→ Task item
Repeat, word for word, everything in the data from the line containing "Voir le profil" down to the line containing "Ajouter un commentai", including both of those lines. Leave the pictures out of your answer.

[Data for this exercise — start]

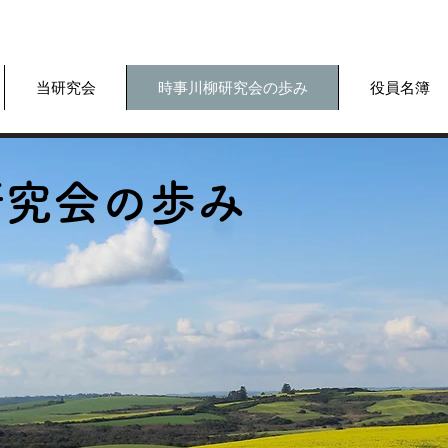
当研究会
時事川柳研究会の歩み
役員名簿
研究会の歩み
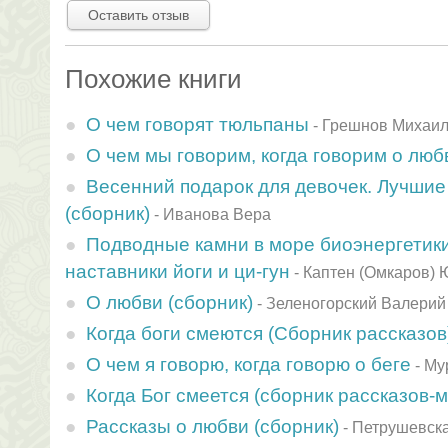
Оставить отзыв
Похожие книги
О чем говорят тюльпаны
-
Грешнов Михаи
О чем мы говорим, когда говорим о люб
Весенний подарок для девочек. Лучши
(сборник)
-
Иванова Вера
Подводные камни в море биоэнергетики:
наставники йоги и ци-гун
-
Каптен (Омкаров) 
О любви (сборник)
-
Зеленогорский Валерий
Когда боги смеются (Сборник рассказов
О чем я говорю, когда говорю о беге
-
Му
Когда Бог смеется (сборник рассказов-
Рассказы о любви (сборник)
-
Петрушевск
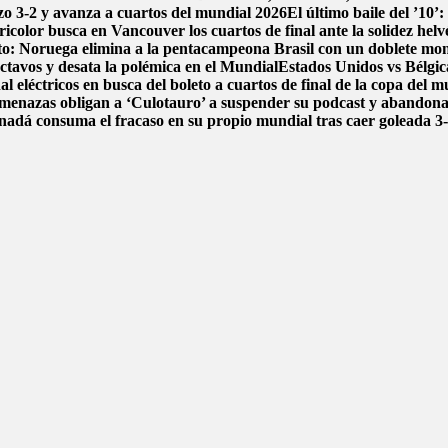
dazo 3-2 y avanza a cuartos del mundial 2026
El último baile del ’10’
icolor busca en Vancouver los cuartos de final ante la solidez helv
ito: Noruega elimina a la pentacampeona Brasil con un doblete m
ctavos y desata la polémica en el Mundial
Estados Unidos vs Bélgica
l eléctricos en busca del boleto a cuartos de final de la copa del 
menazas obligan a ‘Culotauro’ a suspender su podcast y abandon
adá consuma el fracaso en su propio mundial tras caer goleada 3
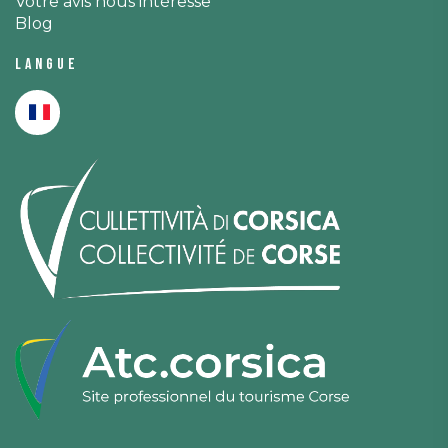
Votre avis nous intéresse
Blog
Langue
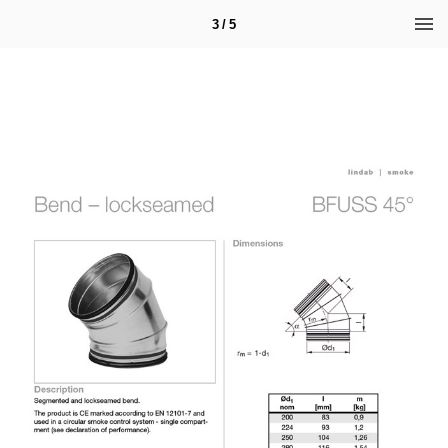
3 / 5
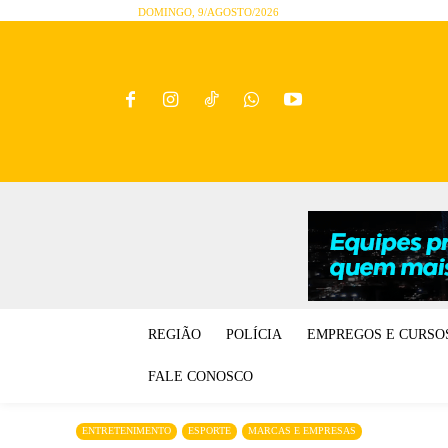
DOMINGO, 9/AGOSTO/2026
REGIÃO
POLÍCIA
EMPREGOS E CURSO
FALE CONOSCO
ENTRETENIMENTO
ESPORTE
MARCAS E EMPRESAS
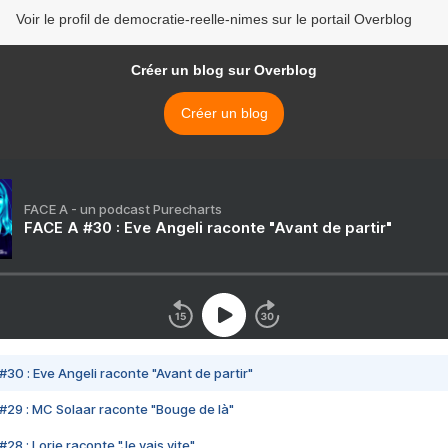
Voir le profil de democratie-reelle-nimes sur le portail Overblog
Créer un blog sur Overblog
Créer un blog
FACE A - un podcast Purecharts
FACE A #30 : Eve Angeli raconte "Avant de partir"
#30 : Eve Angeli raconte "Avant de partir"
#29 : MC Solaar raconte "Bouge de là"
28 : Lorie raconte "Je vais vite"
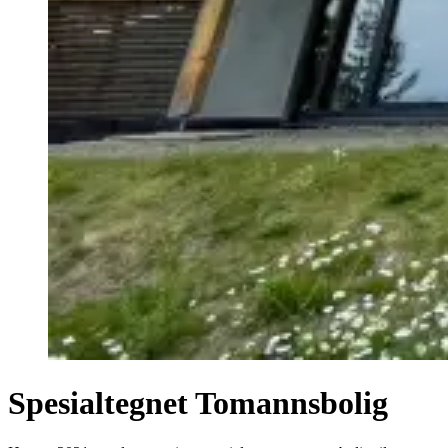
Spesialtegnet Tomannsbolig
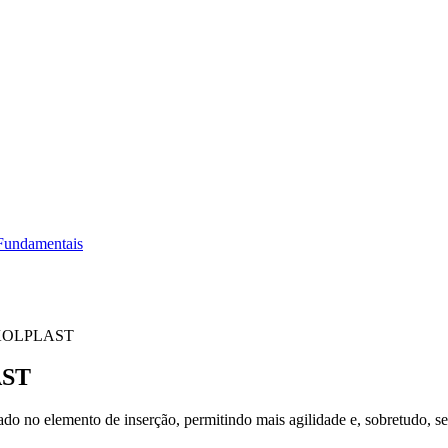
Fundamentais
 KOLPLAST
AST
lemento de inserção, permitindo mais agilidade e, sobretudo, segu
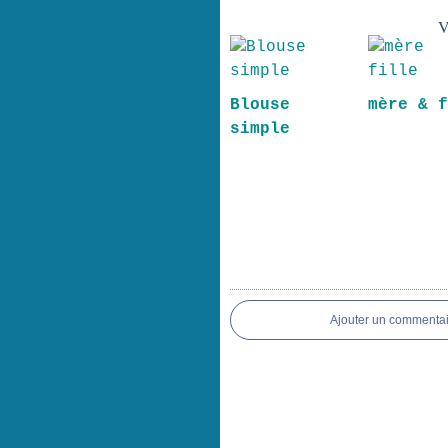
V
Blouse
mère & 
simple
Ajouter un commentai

[Data for this exercise — finish]
[Data for this exercise — start]

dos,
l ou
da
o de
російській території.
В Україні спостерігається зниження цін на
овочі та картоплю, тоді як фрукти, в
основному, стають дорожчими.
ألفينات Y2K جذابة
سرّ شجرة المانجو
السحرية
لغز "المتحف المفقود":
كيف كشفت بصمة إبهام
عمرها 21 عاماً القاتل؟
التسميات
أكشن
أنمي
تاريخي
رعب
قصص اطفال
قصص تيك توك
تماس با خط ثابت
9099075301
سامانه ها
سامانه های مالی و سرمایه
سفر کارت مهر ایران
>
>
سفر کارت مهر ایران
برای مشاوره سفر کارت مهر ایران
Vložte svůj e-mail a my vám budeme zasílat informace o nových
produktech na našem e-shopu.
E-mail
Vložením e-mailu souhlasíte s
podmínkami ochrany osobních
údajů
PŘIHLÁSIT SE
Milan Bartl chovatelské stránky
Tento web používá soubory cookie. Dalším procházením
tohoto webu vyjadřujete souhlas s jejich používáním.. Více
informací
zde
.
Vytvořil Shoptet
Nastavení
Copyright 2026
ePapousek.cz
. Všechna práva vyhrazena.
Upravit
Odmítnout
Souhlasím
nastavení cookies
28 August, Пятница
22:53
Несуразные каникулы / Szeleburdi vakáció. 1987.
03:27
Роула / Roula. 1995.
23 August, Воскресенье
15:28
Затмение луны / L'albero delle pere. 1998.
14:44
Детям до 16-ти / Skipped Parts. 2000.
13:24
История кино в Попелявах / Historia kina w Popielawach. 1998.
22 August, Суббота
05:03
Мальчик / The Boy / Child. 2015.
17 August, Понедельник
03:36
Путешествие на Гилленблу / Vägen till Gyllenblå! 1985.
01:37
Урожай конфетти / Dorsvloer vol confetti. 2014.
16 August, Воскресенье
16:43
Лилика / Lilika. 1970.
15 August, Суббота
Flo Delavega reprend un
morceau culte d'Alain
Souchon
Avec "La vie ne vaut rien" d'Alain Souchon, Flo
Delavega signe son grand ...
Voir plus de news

[Data for this exercise — finish]

→ Output
Voir le profil de democratie-reelle-nimes sur le portail Overblog
Créer un blog sur Overblog
Créer un blog
FACE A - un podcast Purecharts
FACE A #30 : Eve Angeli raconte "Avant de partir"
#30 : Eve Angeli raconte "Avant de partir"
#29 : MC Solaar raconte "Bouge de là"
28 : Lorie raconte "Je vais vite"
Spesialtegnet Tomannsbolig
Fundamentais
 KOLPLAST
AST
lemento de inserção, permitindo mais agilidade e, sobretudo, segu
V
Blouse
mère & 
simple
Ajouter un commentai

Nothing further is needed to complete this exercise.